- [Instructions]:
**A.** Rewrite the text on Cardiff's parkland from "To compensate for" to "of the park.", substituting "statue" for "fountain".
**B.** In the text on Cardiff's parkland, how much did it cost to lay out the walk at Sophia Gardens?

___ Text ___

The refusal of the Bute family to allow any development on the open land north of the castle is the reason why the people of Cardiff now enjoy a beautiful parkland in the heart of the city. In the first half of the nineteenth century, every citizen was free to walk around the walls, the keep, and the ramparts of the Castle Green. Indeed, from 1842 until 1847, Lord Bute even hired a band to entertain the crowd on Sunday afternoons. Shortly before his death, the Second Marquess decided to limit the public use of the Green, though until 1868 people continued to be admitted on Sunday afternoons.

To compensate for these restrictions, the Marchioness and the Bute trustees turned their land on the west bank of the Taff into a public park. When Sophia Gardens was opened in 1857 the Cardiff and Merthyr Guardian described it as "an ornamental walk and pleasure ground of exquisite taste in design, which for its extent and magnificence will be unparalleled by anything of the sort in Wales'. An attractive walk, which led past interesting views, including the new Cathedral Road to Llandaff, was laid out at a cost of £1,500. The Marchioness, who died in 1859, only once visited the gardens bearing her name, but on that occasion she gave instructions to erect a handsome fountain in the ornamental lake at the northern end of the park.

___ Excerpted records ___

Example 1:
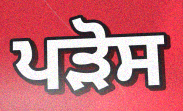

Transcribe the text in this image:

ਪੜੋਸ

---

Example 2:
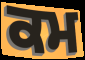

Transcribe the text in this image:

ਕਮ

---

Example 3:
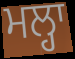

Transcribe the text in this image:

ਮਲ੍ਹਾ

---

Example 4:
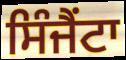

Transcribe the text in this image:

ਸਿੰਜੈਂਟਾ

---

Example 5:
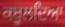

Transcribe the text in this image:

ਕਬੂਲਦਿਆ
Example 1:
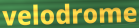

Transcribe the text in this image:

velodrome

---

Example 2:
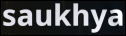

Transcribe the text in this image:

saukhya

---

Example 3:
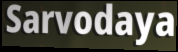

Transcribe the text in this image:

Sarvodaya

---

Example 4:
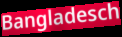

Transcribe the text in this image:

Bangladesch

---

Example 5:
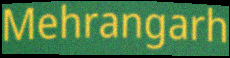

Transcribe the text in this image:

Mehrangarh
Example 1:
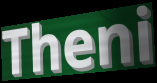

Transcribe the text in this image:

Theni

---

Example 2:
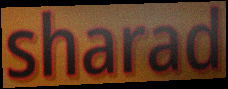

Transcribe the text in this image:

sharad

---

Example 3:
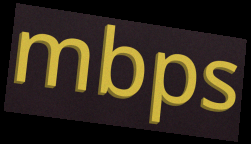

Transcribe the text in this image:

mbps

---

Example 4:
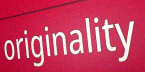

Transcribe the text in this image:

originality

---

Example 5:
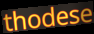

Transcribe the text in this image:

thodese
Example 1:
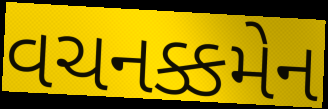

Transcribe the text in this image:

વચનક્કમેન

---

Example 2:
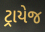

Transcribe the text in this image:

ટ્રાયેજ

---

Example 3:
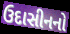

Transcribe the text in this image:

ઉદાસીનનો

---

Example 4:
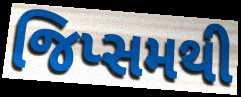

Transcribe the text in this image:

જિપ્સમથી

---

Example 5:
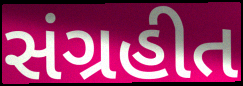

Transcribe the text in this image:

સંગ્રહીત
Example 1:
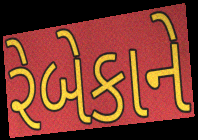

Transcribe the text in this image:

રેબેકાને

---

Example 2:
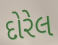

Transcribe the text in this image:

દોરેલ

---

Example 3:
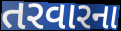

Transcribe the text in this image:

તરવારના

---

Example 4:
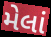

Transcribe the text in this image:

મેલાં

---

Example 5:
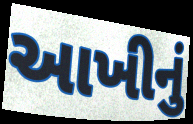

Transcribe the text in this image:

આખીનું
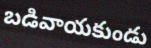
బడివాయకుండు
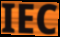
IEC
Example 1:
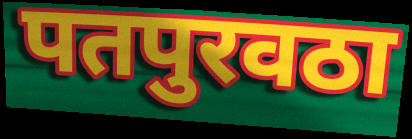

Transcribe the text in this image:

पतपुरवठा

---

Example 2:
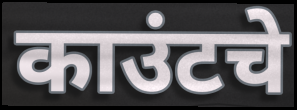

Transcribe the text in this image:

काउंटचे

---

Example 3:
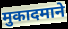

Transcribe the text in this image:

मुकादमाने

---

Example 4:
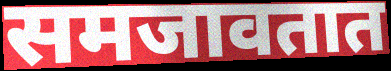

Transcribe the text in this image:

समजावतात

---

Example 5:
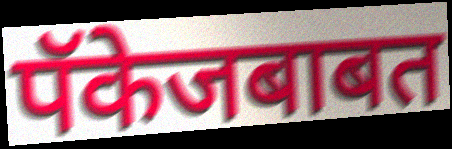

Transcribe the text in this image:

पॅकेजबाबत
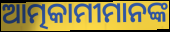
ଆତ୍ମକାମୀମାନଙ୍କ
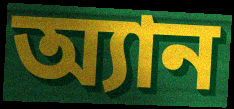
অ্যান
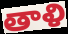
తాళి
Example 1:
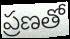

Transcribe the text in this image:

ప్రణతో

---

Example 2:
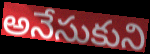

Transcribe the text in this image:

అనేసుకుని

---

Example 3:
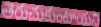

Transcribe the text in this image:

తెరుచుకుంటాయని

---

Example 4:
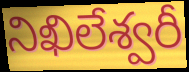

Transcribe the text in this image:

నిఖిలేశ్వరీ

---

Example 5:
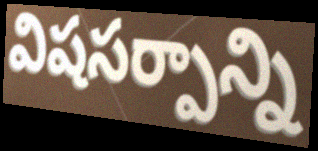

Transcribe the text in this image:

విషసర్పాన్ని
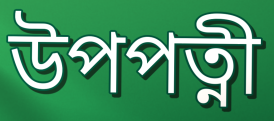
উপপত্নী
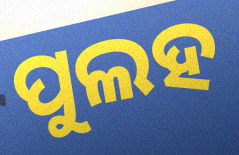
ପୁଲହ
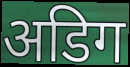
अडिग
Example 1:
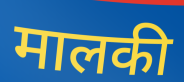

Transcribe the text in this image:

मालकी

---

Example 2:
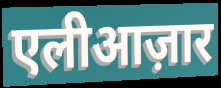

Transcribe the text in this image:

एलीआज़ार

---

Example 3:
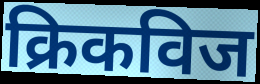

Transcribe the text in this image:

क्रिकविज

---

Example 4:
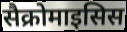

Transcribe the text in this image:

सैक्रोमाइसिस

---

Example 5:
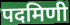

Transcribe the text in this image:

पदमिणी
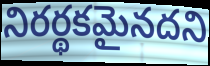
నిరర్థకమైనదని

___

- [Answers for this exercise]:
**A.**
To compensate for these restrictions, the Marchioness and the Bute trustees turned their land on the west bank of the Taff into a public park. When Sophia Gardens was opened in 1857 the Cardiff and Merthyr Guardian described it as "an ornamental walk and pleasure ground of exquisite taste in design, which for its extent and magnificence will be unparalleled by anything of the sort in Wales'. An attractive walk, which led past interesting views, including the new Cathedral Road to Llandaff, was laid out at a cost of £1,500. The Marchioness, who died in 1859, only once visited the gardens bearing her name, but on that occasion she gave instructions to erect a handsome statue in the ornamental lake at the northern end of the park.

**B.** £1,500